What is expected: Find the word "START" in the listing, and copy out each line where it turns up.

Provided data:
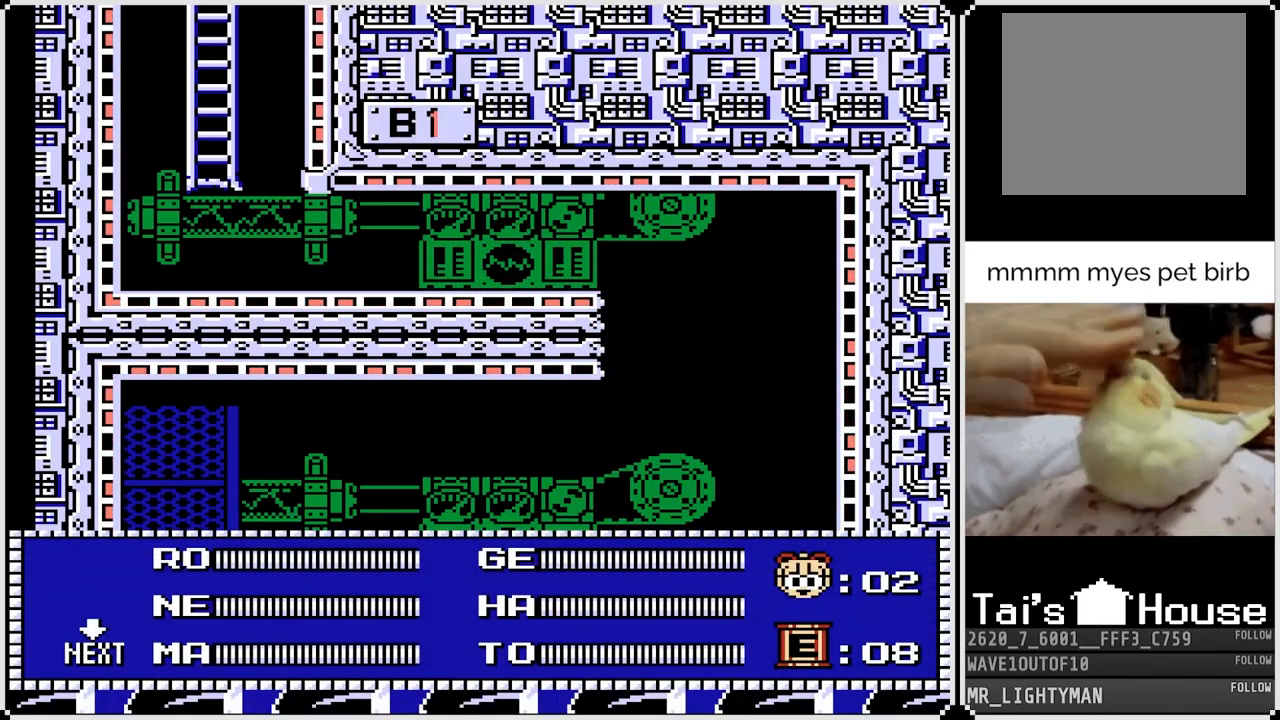
{"buttons": [], "left_stick": "center", "right_stick": "center", "events": [[67, "DPAD_LEFT", "down"], [150, "START", "down"], [183, "DPAD_LEFT", "up"], [250, "START", "up"]]}
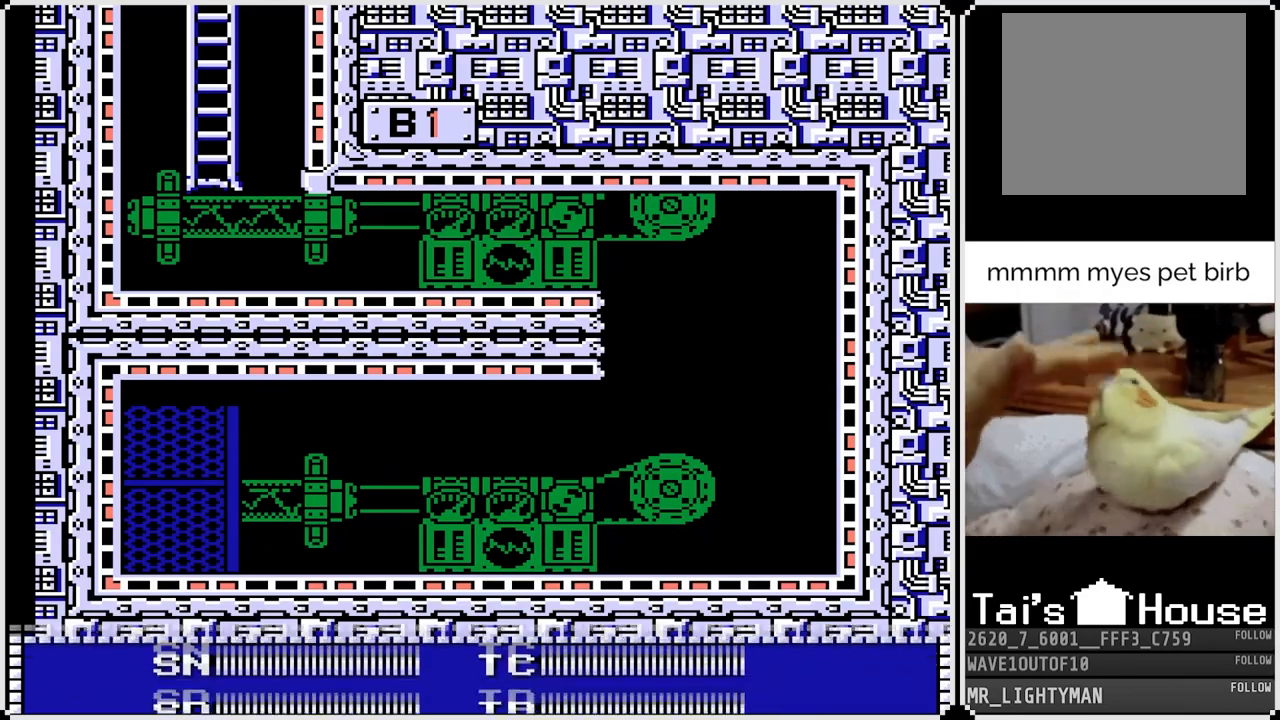
{"buttons": [], "left_stick": "center", "right_stick": "center", "events": [[183, "DPAD_RIGHT", "down"], [300, "DPAD_RIGHT", "up"], [350, "DPAD_RIGHT", "down"], [450, "DPAD_RIGHT", "up"]]}
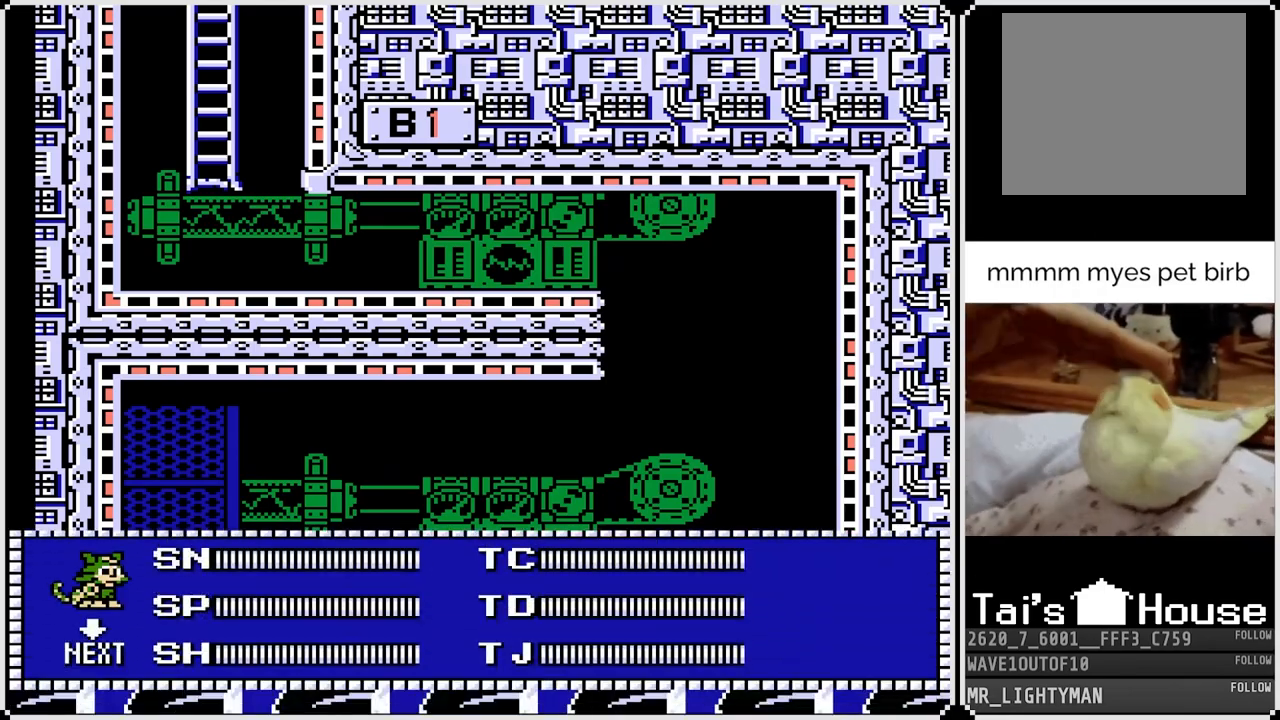
{"buttons": [], "left_stick": "center", "right_stick": "center", "events": [[67, "START", "down"], [183, "START", "up"]]}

Solution for this exercise:
{"buttons": [], "left_stick": "center", "right_stick": "center", "events": [[67, "DPAD_LEFT", "down"], [150, "START", "down"], [183, "DPAD_LEFT", "up"], [250, "START", "up"]]}
{"buttons": [], "left_stick": "center", "right_stick": "center", "events": [[67, "START", "down"], [183, "START", "up"]]}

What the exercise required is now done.